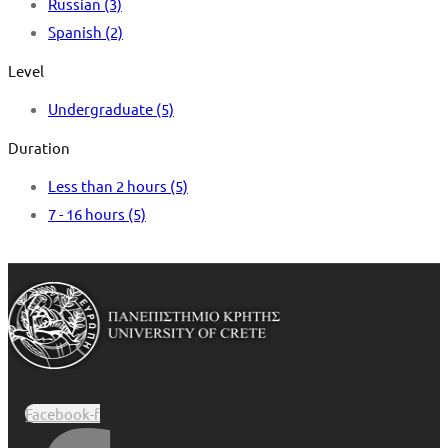
Russian
(3)
Spanish
(2)
Level
Undergraduate
(5)
Duration
Less than 2 hours
(5)
7 - 16 hours
(5)
Facebook-f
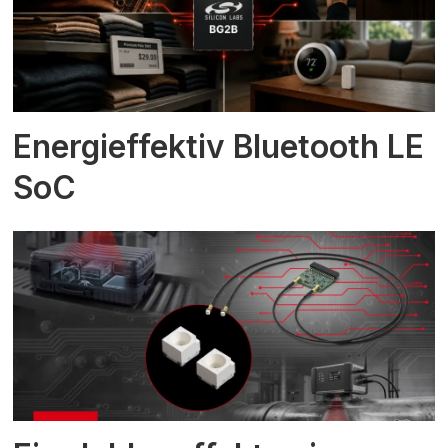
Energieffektiv Bluetooth LE
SoC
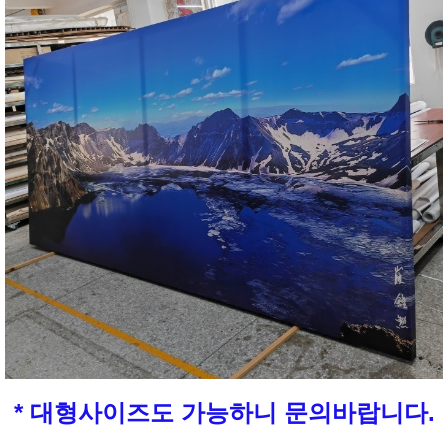
* 대형사이즈도 가능하니 문의바랍니다.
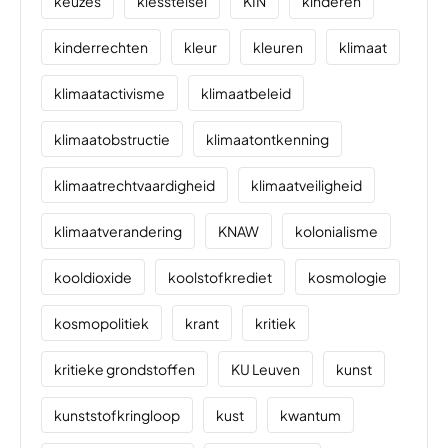
keuzes
kiesstelsel
KIN
kinderen
kinderrechten
kleur
kleuren
klimaat
klimaatactivisme
klimaatbeleid
klimaatobstructie
klimaatontkenning
klimaatrechtvaardigheid
klimaatveiligheid
klimaatverandering
KNAW
kolonialisme
kooldioxide
koolstofkrediet
kosmologie
kosmopolitiek
krant
kritiek
kritieke grondstoffen
KU Leuven
kunst
kunststofkringloop
kust
kwantum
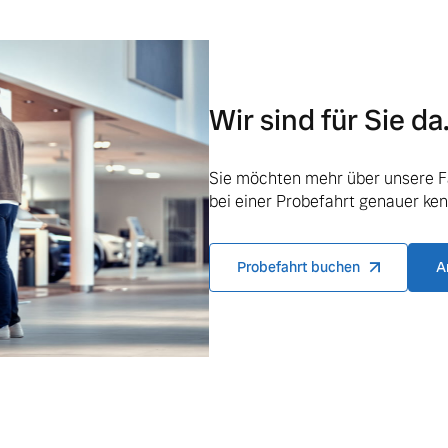
Wir sind für Sie da
ngebote.
Sie möchten mehr über unsere F
bei einer Probefahrt genauer ke
Probefahrt buchen
A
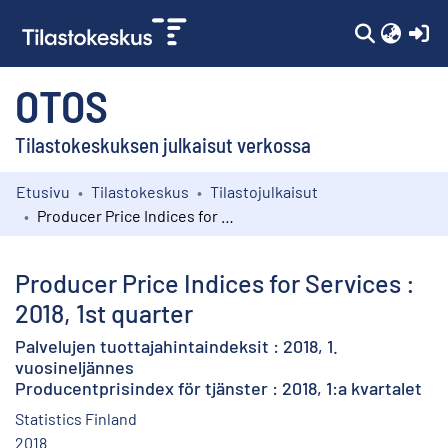
(c
OTOS
Tilastokeskuksen julkaisut verkossa
Etusivu
Tilastokeskus
Tilastojulkaisut
Kokoelmat
Producer Price Indices for Services : 2018, 1st quarter
Selaa
Producer Price Indices for Services :
2018, 1st quarter
Palvelujen tuottajahintaindeksit : 2018, 1.
vuosineljännes
Producentprisindex för tjänster : 2018, 1:a kvartalet
Statistics Finland
2018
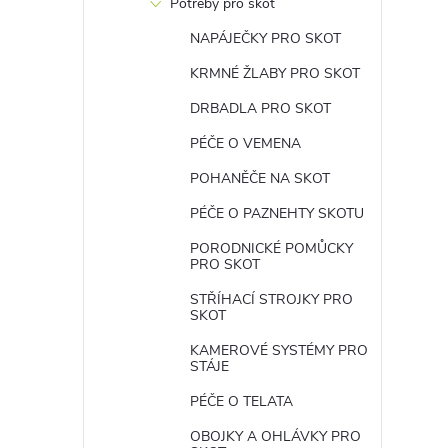
Potřeby pro skot
NAPÁJEČKY PRO SKOT
KRMNÉ ŽLABY PRO SKOT
DRBADLA PRO SKOT
PÉČE O VEMENA
POHANĚČE NA SKOT
PÉČE O PAZNEHTY SKOTU
PORODNICKÉ POMŮCKY
PRO SKOT
STŘÍHACÍ STROJKY PRO
SKOT
KAMEROVÉ SYSTÉMY PRO
STÁJE
PÉČE O TELATA
OBOJKY A OHLÁVKY PRO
● ● ●
Exercise goal>
Filter the entries above, keeping only the lines that contain the string "PÉČE", and reproduce each such line in full.

Response area>
PÉČE O VEMENA
PÉČE O PAZNEHTY SKOTU
PÉČE O TELATA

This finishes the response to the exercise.